Prep 10 mins
Cook 45 mins
Chocolate and raspberry with a shortbread crust. Taste of Home Bars and Squares 2012, submitted by Bev Cudrak of Alberta. Made this for Xmas trays and it went really fast!
- 1 3⁄4 cups all-purpose flour
- 1 cup sugar
- 1 cup butter, cold and cubed
- 1 egg
- 1⁄2 teaspoon almond extract
- 1 cup seedless raspberry jam
- 1⁄2 cup miniature semisweet chocolate chips
- In a large bowl, combine flour and sugar.
- Cut in butter until mixture resembles course crumbs.

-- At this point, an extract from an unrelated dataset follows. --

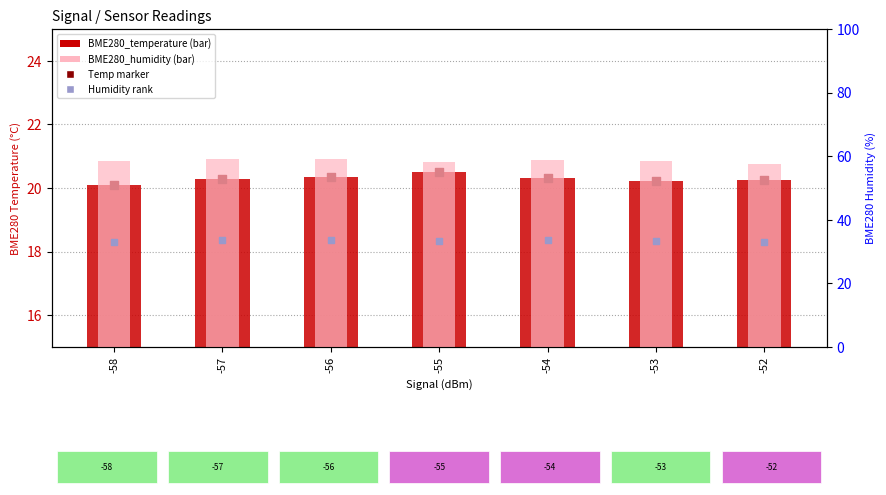

Which series reaches the maximum Y coordinate?

BME280_humidity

- Stir in egg and extract just until moistened, set aside 1 C of crumb mixture for topping.
- Press remaining mixture into a greased 11 x 7 inch baking pan.
- Bake at 350F for 5 minutes then spread with jam and sprinkle with reserved crumb mixture.
- Bake 35-40 minutes longer or until golden brown.
- Sprinkle with semi-sweet chips and return to oven for about 30 seconds or until the chips look glossy.
- Cool completely on a wire rack, then cut into bars.
I make this using milk chocolate chips and low sugar seedless blackberry jam. I also line the pan with foil and grease it so I can lift bars out of the pan. That makes cutting easier.